**What you have to do:** From the line containing "Sergeant Sean Rowan was" down to the final line of the entries below, restate each line word for word and add nothing.
-- Records for this task follows --
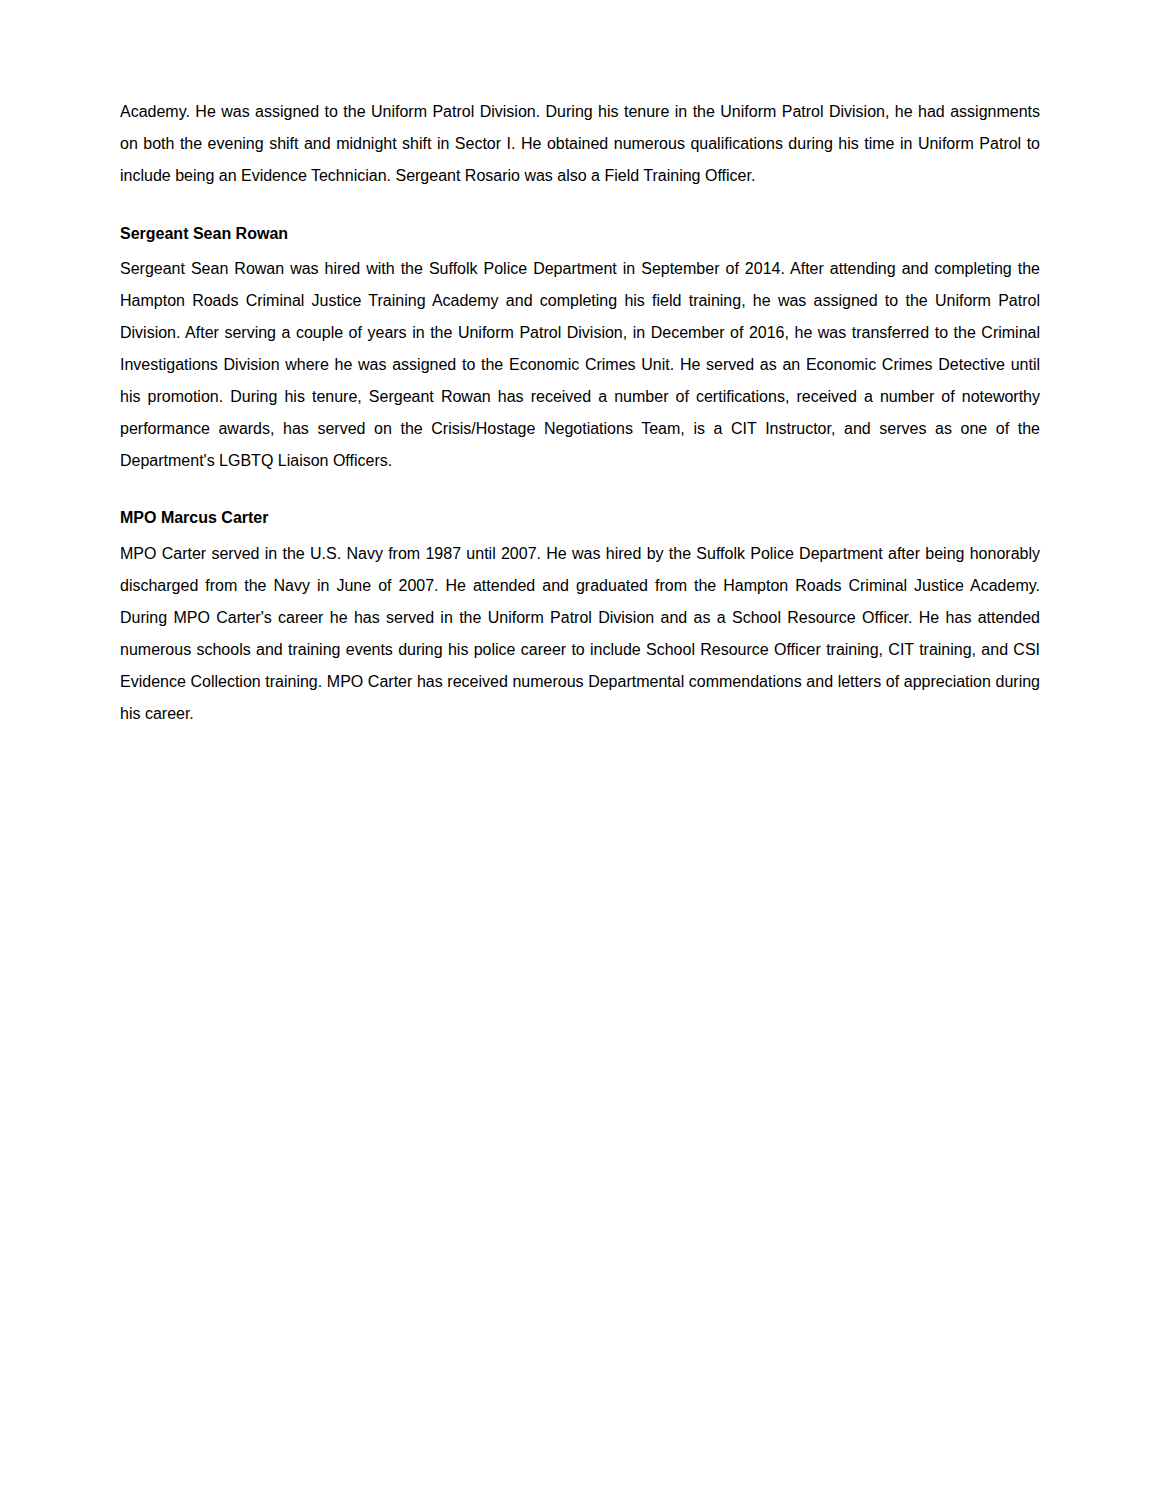Academy. He was assigned to the Uniform Patrol Division. During his tenure in the Uniform Patrol Division, he had assignments on both the evening shift and midnight shift in Sector I. He obtained numerous qualifications during his time in Uniform Patrol to include being an Evidence Technician. Sergeant Rosario was also a Field Training Officer.
Sergeant Sean Rowan
Sergeant Sean Rowan was hired with the Suffolk Police Department in September of 2014. After attending and completing the Hampton Roads Criminal Justice Training Academy and completing his field training, he was assigned to the Uniform Patrol Division. After serving a couple of years in the Uniform Patrol Division, in December of 2016, he was transferred to the Criminal Investigations Division where he was assigned to the Economic Crimes Unit. He served as an Economic Crimes Detective until his promotion. During his tenure, Sergeant Rowan has received a number of certifications, received a number of noteworthy performance awards, has served on the Crisis/Hostage Negotiations Team, is a CIT Instructor, and serves as one of the Department's LGBTQ Liaison Officers.
MPO Marcus Carter
MPO Carter served in the U.S. Navy from 1987 until 2007. He was hired by the Suffolk Police Department after being honorably discharged from the Navy in June of 2007. He attended and graduated from the Hampton Roads Criminal Justice Academy. During MPO Carter's career he has served in the Uniform Patrol Division and as a School Resource Officer. He has attended numerous schools and training events during his police career to include School Resource Officer training, CIT training, and CSI Evidence Collection training. MPO Carter has received numerous Departmental commendations and letters of appreciation during his career.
-- Records for this task concluded --
**Finished exercise:**
Sergeant Sean Rowan was hired with the Suffolk Police Department in September of 2014. After attending and completing the Hampton Roads Criminal Justice Training Academy and completing his field training, he was assigned to the Uniform Patrol Division. After serving a couple of years in the Uniform Patrol Division, in December of 2016, he was transferred to the Criminal Investigations Division where he was assigned to the Economic Crimes Unit. He served as an Economic Crimes Detective until his promotion. During his tenure, Sergeant Rowan has received a number of certifications, received a number of noteworthy performance awards, has served on the Crisis/Hostage Negotiations Team, is a CIT Instructor, and serves as one of the Department's LGBTQ Liaison Officers.
MPO Marcus Carter
MPO Carter served in the U.S. Navy from 1987 until 2007. He was hired by the Suffolk Police Department after being honorably discharged from the Navy in June of 2007. He attended and graduated from the Hampton Roads Criminal Justice Academy. During MPO Carter's career he has served in the Uniform Patrol Division and as a School Resource Officer. He has attended numerous schools and training events during his police career to include School Resource Officer training, CIT training, and CSI Evidence Collection training. MPO Carter has received numerous Departmental commendations and letters of appreciation during his career.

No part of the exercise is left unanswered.